American astronomer (1918-2005)

Austin Keith Pierce (October 2, 1918 – March 11, 2005) was an American solar astronomer. Pierce played a key role in the development of the McMath–Pierce solar telescope at Kitt Peak National Observatory in Arizona.

== Biography ==
Austin Keith Pierce was born October 2, 1918, in Tacoma, Washington. His father, Tracy Pierce, was a mathematician at the University of Nebraska and an amateur astronomer.

From 1936 to 1938, he studied at the University of Nebraska, before transferring to the University of California, Berkeley where in 1940 he obtained a BSc in astronomy. In 1941 he married Mildred Buell, with whom he went on to have three children.
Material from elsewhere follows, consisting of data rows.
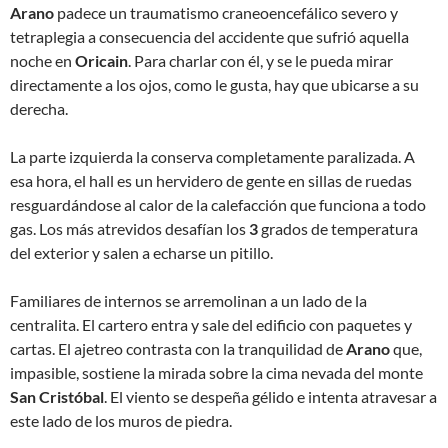
Arano
padece un traumatismo craneoencefálico severo y
tetraplegia a consecuencia del accidente que sufrió aquella
noche en
Oricain
. Para charlar con él, y se le pueda mirar
directamente a los ojos, como le gusta, hay que ubicarse a su
derecha.
La parte izquierda la conserva completamente paralizada. A
esa hora, el hall es un hervidero de gente en sillas de ruedas
resguardándose al calor de la calefacción que funciona a todo
gas. Los más atrevidos desafían los
3
grados de temperatura
del exterior y salen a echarse un pitillo.
Familiares de internos se arremolinan a un lado de la
centralita. El cartero entra y sale del edificio con paquetes y
cartas. El ajetreo contrasta con la tranquilidad de
Arano
que,
impasible, sostiene la mirada sobre la cima nevada del monte
San Cristóbal
. El viento se despeña gélido e intenta atravesar a
este lado de los muros de piedra.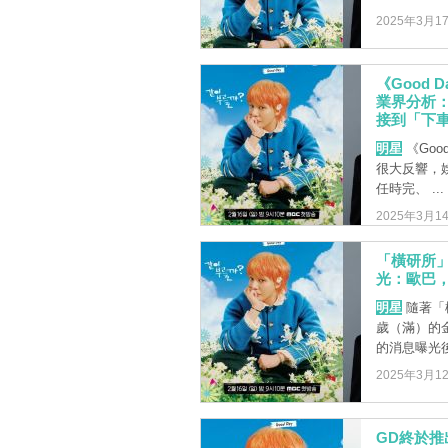
2025年3月1
《Good
業界分析
接到「下
明星
《Goo
很大反響，娛
任時完、 ...
2025年3月1
「橫研所
光：歐巴，
明星
隨著「
歲（滿）的
的消息曝光後
2025年3月1
GD終於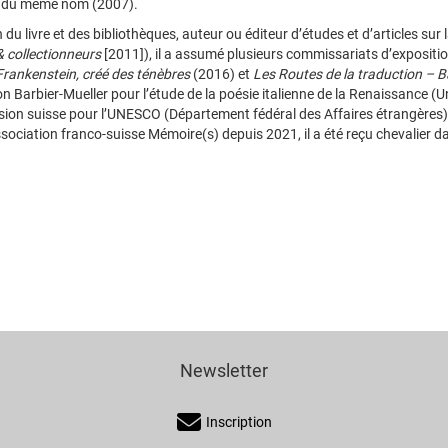
 du même nom (2007).
 du livre et des bibliothèques, auteur ou éditeur d’études et d’articles sur
& collectionneurs
[2011]), il a assumé plusieurs commissariats d’expositi
Frankenstein, créé des ténèbres
(2016) et
Les Routes de la traduction – 
n Barbier-Mueller pour l’étude de la poésie italienne de la Renaissance (
on suisse pour l’UNESCO (Département fédéral des Affaires étrangères) de
association franco-suisse Mémoire(s) depuis 2021, il a été reçu chevalier d
Newsletter
Inscription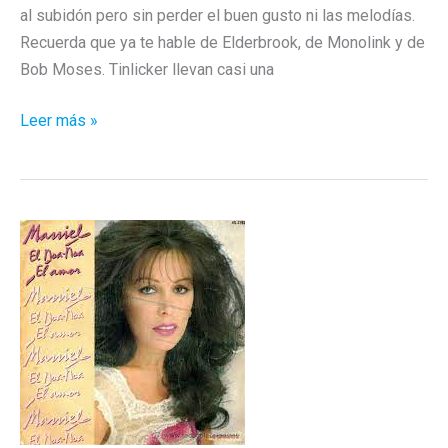
al subidón pero sin perder el buen gusto ni las melodías.
Recuerda que ya te hable de Elderbrook, de Monolink y de
Bob Moses. Tinlicker llevan casi una
Llora
Leer más »
y
baila
con
Tinlicker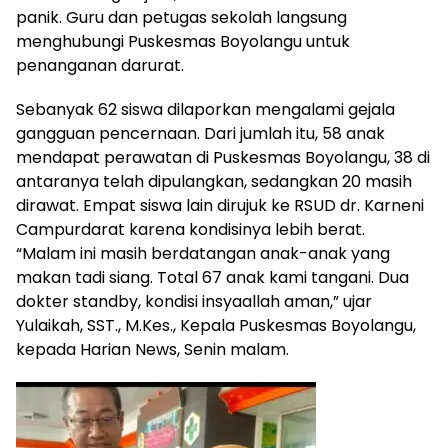
panik. Guru dan petugas sekolah langsung
menghubungi Puskesmas Boyolangu untuk
penanganan darurat.
Sebanyak 62 siswa dilaporkan mengalami gejala
gangguan pencernaan. Dari jumlah itu, 58 anak
mendapat perawatan di Puskesmas Boyolangu, 38 di
antaranya telah dipulangkan, sedangkan 20 masih
dirawat. Empat siswa lain dirujuk ke RSUD dr. Karneni
Campurdarat karena kondisinya lebih berat.
“Malam ini masih berdatangan anak-anak yang
makan tadi siang. Total 67 anak kami tangani. Dua
dokter standby, kondisi insyaallah aman,” ujar
Yulaikah, SST., M.Kes., Kepala Puskesmas Boyolangu,
kepada Harian News, Senin malam.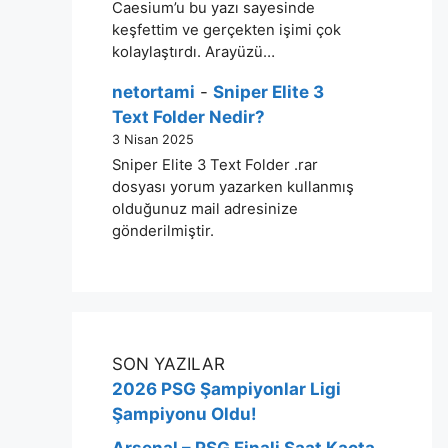
Caesium’u bu yazı sayesinde
keşfettim ve gerçekten işimi çok
kolaylaştırdı. Arayüzü…
netortami
-
Sniper Elite 3
Text Folder Nedir?
3 Nisan 2025
Sniper Elite 3 Text Folder .rar
dosyası yorum yazarken kullanmış
olduğunuz mail adresinize
gönderilmiştir.
SON YAZILAR
2026 PSG Şampiyonlar Ligi
Şampiyonu Oldu!
Arsenal – PSG Finali Saat Kaçta,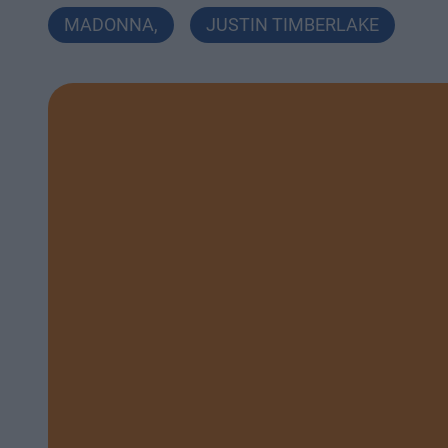
MADONNA
,
JUSTIN TIMBERLAKE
During the Second World War, Pierce worked on uranium isotope separation as part of the Manhattan Project, first at the Lawrence Radiation Laboratory and then at Oak Ridge in Tennessee.

In 1945 he returned to Berkeley, where he completed his PhD thesis on the intensity of the solar magnesium b lines in 1948 under C. Donald Shane. He then worked at the University of Michigan for astronomer Robert McMath. McMath obtained federal funding for a large solar telescope and chose Pierce to lead the project. Pierce gained observing experience at the Mount Wilson and McMath–Hulbert solar observatories and toured European solar observatories to inform the design of the new telescope.
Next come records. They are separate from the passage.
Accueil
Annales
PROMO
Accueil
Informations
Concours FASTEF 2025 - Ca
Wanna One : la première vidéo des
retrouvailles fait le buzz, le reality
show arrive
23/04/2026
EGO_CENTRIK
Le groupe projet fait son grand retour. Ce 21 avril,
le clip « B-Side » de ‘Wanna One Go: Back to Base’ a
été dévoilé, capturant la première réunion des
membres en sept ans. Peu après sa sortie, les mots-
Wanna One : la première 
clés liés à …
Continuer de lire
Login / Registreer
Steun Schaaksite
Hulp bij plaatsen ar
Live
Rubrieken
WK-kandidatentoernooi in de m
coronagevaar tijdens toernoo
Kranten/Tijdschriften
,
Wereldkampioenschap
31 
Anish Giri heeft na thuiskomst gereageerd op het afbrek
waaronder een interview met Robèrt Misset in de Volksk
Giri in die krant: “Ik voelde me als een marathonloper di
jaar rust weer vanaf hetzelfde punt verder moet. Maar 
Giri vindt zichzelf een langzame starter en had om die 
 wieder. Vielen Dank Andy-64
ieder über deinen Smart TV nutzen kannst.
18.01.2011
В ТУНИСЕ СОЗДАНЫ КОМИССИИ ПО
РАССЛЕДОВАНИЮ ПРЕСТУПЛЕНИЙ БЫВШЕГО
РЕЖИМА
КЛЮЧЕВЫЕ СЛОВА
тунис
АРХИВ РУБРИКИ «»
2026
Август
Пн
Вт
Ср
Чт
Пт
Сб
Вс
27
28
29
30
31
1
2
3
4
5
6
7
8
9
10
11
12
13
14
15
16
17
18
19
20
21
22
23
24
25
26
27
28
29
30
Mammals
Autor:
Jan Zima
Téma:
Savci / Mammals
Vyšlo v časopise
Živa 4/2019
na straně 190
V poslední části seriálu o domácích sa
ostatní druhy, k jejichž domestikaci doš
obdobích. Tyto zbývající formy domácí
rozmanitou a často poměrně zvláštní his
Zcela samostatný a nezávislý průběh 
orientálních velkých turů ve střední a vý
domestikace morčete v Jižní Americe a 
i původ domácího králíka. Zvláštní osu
Kitt Peak National Observatory was chosen for the site, so in 1958 Pierce and his family relocated to Tucson, Arizona. Upon its completion in 1962 the McMath Solar Telescope was the largest solar telescope in the world. Pierce was appointed Associate Director of Kitt Peak in charge of the Solar Division, a position he held for its first 16 years.
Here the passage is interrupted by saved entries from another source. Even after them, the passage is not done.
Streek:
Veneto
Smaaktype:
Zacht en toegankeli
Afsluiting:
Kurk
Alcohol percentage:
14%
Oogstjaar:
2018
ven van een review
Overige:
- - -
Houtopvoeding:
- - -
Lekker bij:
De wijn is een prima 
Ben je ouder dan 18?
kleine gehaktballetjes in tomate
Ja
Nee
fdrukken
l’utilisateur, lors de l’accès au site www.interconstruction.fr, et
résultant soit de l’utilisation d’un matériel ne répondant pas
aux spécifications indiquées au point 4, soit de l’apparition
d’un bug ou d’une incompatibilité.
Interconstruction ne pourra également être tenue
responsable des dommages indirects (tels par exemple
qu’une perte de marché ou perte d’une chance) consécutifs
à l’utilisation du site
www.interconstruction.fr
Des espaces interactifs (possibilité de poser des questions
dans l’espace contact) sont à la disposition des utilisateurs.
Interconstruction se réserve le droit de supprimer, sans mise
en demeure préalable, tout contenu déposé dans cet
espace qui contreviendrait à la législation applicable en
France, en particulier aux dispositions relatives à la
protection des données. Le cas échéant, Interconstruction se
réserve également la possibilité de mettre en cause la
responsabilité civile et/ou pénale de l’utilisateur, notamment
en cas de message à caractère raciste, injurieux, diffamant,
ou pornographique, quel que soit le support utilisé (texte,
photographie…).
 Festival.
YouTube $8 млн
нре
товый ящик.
In 1965, Pierce served a major leadership role in a multi-institutional solar eclipse expedition in support of the International Years of the Quiet Sun (IQSY) program, which was organized to observe the sun's corona during a period of minimum solar activity. As a part of a broader expedition, researchers from Kitt Peak National Observatory and the High Altitude Observatory conducted airborne and ground-based studies over the Pacific Ocean during the solar eclipse of 30 May 1965. With support from the National Science Foundation, Pierce led the ground-based expedition and arranged for the civilian yacht Goodwill to provide sea transport services on rent-free loan from its owner, Ralph E. Larrabee. On the expedition, his team sought improved measurements of the pressure, density, and temperature of the solar corona.

In 1979 he married medical anthropologist Trudy Griffin. In celebration of its 30th anniversary in 1992, the McMath telescope was rededicated as the McMath–Pierce Solar Telescope.

Pierce died of cancer on March 11, 2005, in Tucson, Arizona.